Go through the listing below and report how many lines contain the word "可以使用"; write no other words.

......

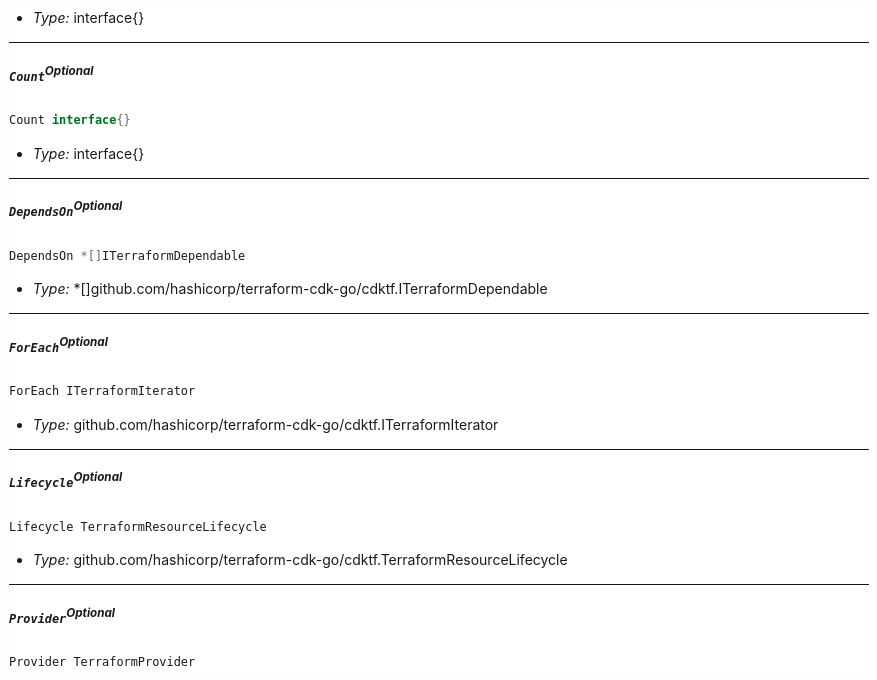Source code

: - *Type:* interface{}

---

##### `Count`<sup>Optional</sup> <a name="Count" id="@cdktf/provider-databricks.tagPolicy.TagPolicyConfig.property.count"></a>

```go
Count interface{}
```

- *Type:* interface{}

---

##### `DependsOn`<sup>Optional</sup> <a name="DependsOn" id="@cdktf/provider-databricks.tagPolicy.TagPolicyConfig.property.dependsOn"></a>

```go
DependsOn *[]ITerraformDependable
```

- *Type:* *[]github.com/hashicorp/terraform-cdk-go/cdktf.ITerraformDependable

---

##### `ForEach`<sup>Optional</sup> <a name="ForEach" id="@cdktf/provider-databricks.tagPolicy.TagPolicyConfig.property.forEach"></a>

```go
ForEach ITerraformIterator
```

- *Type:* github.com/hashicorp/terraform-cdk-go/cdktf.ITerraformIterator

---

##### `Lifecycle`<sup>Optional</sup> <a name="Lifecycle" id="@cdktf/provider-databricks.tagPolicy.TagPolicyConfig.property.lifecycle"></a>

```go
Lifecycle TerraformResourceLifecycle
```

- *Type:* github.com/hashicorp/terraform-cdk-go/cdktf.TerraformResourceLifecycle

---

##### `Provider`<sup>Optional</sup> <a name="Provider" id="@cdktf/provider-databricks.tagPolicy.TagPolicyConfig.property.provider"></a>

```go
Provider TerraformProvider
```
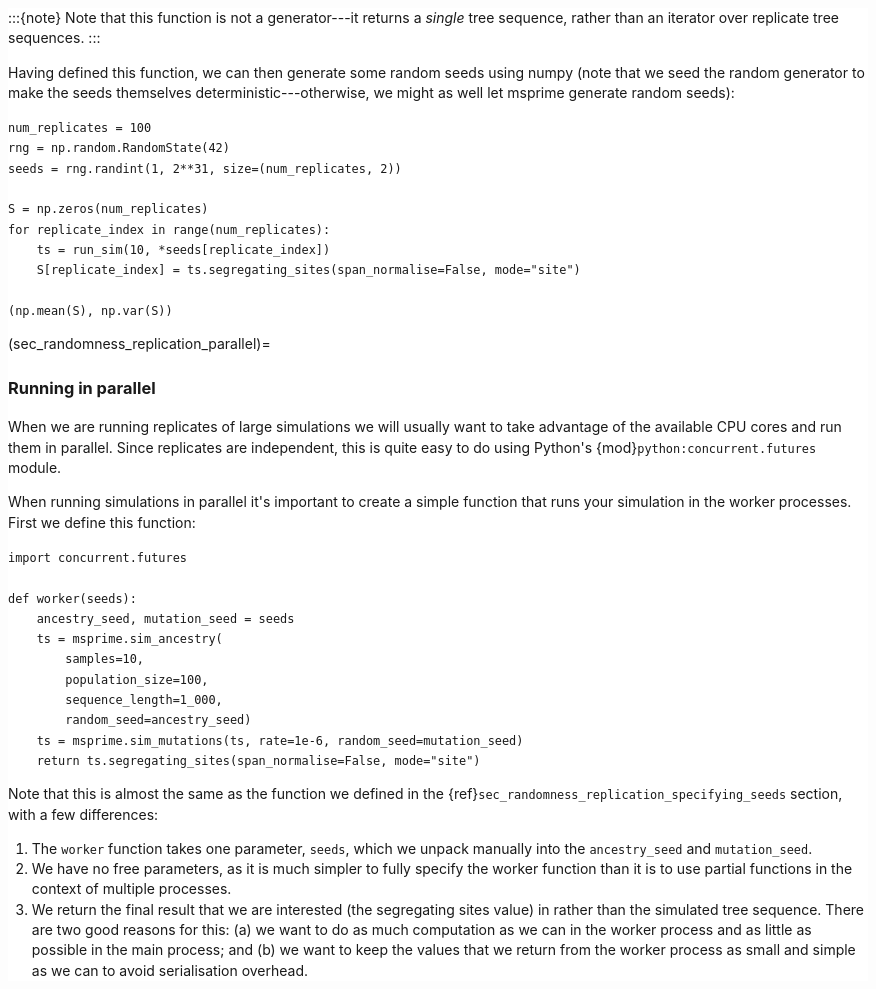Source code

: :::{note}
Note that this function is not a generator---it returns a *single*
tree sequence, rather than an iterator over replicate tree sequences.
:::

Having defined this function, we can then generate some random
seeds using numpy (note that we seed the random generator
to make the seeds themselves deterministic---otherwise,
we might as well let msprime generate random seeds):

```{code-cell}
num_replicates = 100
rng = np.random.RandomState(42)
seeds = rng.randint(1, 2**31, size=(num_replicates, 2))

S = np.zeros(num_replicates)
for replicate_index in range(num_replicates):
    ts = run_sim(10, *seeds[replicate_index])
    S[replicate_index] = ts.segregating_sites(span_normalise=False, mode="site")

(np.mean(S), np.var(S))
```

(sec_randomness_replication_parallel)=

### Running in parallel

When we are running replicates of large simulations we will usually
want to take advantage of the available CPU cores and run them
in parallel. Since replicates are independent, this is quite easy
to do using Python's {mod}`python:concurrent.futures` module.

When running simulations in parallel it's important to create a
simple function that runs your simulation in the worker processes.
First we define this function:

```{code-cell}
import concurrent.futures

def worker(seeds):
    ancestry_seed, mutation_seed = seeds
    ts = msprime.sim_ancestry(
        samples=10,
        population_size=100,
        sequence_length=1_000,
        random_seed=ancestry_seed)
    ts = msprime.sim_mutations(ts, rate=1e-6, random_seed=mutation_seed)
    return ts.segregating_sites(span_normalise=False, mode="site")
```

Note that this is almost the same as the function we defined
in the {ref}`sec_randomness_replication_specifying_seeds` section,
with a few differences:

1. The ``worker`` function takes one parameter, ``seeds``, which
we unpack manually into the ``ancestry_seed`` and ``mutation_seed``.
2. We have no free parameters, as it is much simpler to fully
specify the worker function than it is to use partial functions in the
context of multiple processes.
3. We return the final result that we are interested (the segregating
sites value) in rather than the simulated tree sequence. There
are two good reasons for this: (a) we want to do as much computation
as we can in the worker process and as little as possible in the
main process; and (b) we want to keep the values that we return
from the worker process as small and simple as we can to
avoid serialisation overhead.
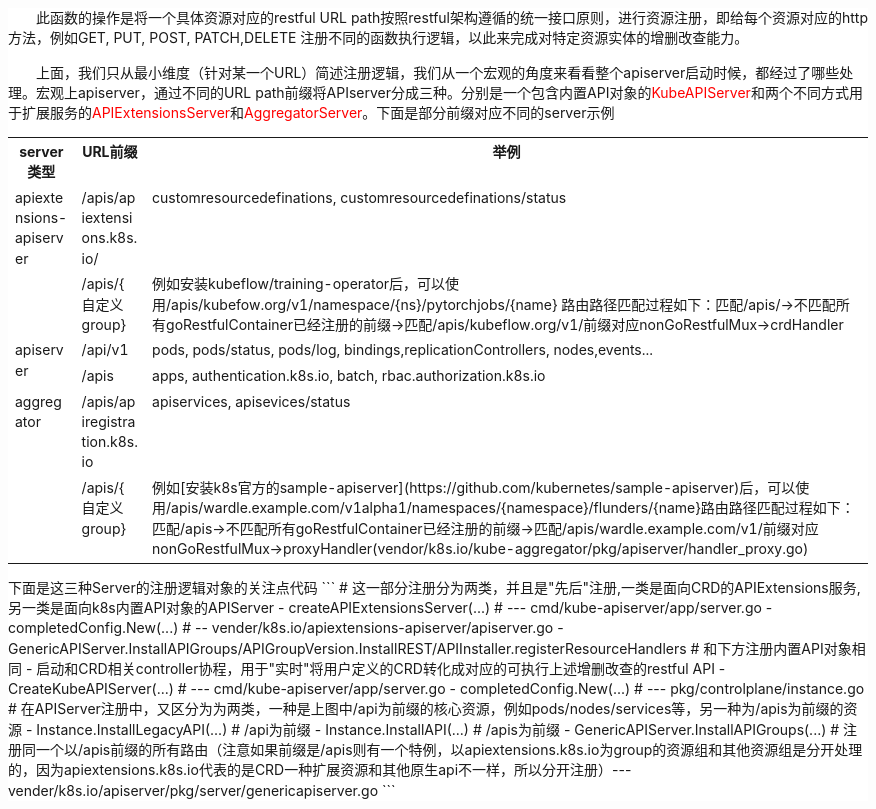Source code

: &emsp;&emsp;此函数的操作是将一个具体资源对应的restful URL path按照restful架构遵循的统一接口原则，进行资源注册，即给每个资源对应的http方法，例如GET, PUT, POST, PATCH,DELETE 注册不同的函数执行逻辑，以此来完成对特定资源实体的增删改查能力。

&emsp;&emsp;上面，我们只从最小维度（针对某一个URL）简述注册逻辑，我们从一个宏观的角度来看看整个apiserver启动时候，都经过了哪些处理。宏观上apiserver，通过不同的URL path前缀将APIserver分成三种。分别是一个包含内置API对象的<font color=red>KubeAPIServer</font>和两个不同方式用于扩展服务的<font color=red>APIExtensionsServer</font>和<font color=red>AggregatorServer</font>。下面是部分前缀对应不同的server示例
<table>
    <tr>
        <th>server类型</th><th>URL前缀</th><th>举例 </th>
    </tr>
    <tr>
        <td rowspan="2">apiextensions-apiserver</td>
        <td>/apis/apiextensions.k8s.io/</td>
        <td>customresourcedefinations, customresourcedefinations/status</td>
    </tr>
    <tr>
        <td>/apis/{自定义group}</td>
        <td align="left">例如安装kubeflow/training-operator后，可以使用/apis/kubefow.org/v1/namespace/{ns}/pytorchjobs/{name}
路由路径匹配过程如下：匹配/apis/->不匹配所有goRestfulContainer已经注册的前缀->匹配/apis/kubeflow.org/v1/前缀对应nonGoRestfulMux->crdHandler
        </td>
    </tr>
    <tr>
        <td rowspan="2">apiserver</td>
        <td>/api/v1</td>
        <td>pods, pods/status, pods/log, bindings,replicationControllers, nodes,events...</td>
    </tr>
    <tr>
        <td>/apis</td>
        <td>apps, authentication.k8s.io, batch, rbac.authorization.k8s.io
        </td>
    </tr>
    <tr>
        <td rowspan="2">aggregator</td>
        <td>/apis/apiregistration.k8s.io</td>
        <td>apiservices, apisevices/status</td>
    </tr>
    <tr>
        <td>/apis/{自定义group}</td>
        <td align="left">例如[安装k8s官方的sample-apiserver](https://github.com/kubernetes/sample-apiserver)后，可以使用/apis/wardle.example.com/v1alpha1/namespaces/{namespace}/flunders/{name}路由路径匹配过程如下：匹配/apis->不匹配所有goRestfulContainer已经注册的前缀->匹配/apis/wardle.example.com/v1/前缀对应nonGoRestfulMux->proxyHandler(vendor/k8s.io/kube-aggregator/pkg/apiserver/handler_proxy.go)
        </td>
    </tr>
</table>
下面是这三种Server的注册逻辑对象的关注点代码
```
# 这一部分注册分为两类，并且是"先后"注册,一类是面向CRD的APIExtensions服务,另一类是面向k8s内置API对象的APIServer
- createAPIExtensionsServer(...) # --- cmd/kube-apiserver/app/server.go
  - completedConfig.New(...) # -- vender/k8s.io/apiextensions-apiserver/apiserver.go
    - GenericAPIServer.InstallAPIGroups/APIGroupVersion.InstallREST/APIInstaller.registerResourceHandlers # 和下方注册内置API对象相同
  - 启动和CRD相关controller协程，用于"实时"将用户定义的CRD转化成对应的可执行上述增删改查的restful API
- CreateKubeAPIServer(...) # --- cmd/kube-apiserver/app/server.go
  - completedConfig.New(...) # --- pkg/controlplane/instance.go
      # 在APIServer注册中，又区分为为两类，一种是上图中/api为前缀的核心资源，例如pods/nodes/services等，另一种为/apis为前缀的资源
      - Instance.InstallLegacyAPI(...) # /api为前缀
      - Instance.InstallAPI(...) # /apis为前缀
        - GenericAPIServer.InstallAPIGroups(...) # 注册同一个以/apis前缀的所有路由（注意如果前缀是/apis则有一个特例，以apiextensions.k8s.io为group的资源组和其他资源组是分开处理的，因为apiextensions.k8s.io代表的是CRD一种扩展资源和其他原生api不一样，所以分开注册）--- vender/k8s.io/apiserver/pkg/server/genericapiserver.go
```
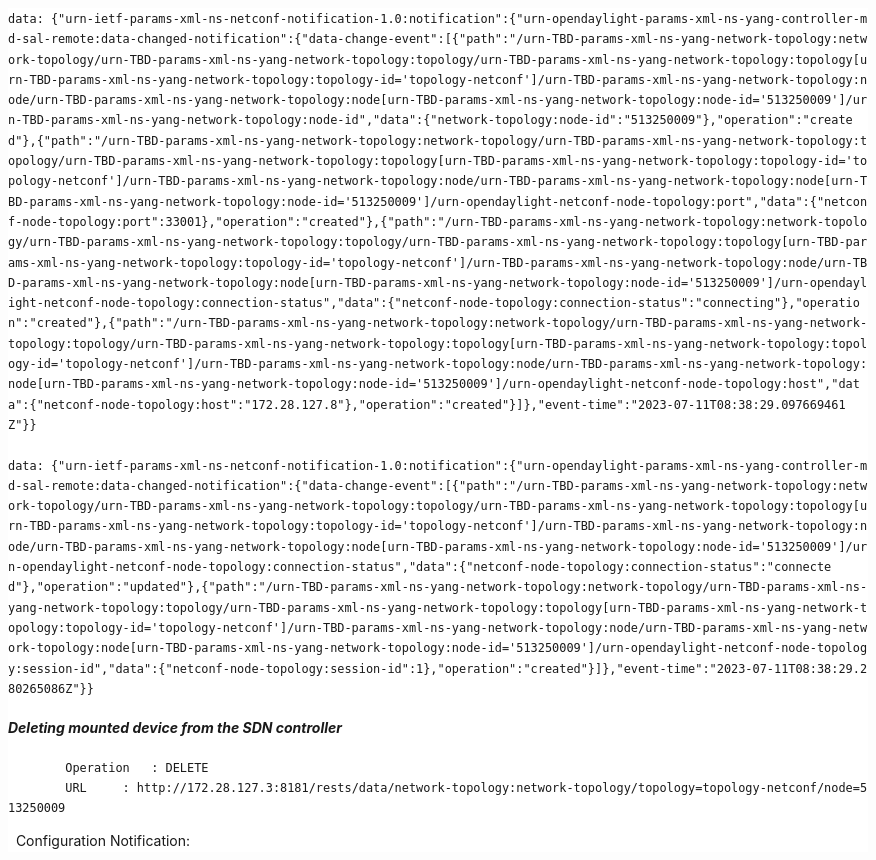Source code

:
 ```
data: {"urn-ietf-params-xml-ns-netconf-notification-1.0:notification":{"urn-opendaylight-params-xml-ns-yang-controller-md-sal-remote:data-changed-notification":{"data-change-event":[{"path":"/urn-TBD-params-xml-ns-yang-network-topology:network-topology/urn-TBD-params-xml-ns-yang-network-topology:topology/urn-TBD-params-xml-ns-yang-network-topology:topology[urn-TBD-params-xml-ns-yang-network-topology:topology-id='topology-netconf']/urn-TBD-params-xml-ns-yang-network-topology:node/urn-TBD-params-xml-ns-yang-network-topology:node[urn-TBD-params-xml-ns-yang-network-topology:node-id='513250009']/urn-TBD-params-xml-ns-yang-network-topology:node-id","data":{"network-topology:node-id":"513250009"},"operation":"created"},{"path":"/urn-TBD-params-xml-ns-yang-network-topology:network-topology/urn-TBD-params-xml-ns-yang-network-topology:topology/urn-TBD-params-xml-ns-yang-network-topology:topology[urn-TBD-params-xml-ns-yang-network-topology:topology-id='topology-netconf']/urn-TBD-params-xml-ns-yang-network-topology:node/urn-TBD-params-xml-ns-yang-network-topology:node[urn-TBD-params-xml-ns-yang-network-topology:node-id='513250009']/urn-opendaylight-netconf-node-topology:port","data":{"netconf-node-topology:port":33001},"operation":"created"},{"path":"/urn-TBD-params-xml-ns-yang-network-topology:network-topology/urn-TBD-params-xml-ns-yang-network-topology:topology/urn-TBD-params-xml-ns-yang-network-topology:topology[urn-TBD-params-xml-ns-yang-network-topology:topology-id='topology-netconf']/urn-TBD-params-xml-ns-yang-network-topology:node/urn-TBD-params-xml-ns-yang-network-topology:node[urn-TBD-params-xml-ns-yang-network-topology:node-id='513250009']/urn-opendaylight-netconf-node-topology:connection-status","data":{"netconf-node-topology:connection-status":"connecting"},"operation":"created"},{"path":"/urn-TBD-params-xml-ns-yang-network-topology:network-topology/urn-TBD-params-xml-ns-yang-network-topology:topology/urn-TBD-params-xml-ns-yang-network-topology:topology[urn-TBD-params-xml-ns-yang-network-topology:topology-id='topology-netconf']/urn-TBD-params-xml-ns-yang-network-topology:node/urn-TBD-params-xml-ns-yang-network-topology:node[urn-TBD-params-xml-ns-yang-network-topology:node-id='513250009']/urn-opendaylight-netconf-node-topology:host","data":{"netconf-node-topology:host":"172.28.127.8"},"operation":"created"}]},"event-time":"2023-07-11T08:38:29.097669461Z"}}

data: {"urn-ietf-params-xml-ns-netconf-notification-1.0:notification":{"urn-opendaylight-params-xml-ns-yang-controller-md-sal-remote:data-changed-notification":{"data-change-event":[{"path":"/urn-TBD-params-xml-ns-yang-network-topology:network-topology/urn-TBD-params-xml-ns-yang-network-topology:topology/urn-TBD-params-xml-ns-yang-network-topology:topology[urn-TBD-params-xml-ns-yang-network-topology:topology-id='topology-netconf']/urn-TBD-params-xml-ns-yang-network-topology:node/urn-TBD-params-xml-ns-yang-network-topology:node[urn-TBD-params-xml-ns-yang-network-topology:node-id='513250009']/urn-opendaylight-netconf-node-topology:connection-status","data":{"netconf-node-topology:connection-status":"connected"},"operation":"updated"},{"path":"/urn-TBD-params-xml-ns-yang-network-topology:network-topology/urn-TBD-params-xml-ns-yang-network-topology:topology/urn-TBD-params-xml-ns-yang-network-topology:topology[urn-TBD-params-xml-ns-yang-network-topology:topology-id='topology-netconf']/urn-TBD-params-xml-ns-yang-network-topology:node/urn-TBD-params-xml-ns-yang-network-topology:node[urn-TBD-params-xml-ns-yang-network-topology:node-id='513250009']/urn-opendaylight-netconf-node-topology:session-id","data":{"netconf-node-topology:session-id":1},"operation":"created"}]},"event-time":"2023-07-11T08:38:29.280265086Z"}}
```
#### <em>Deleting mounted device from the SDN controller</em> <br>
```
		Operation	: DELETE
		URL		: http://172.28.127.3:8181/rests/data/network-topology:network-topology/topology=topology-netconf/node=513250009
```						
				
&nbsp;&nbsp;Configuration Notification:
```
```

......

* **Solution**: 2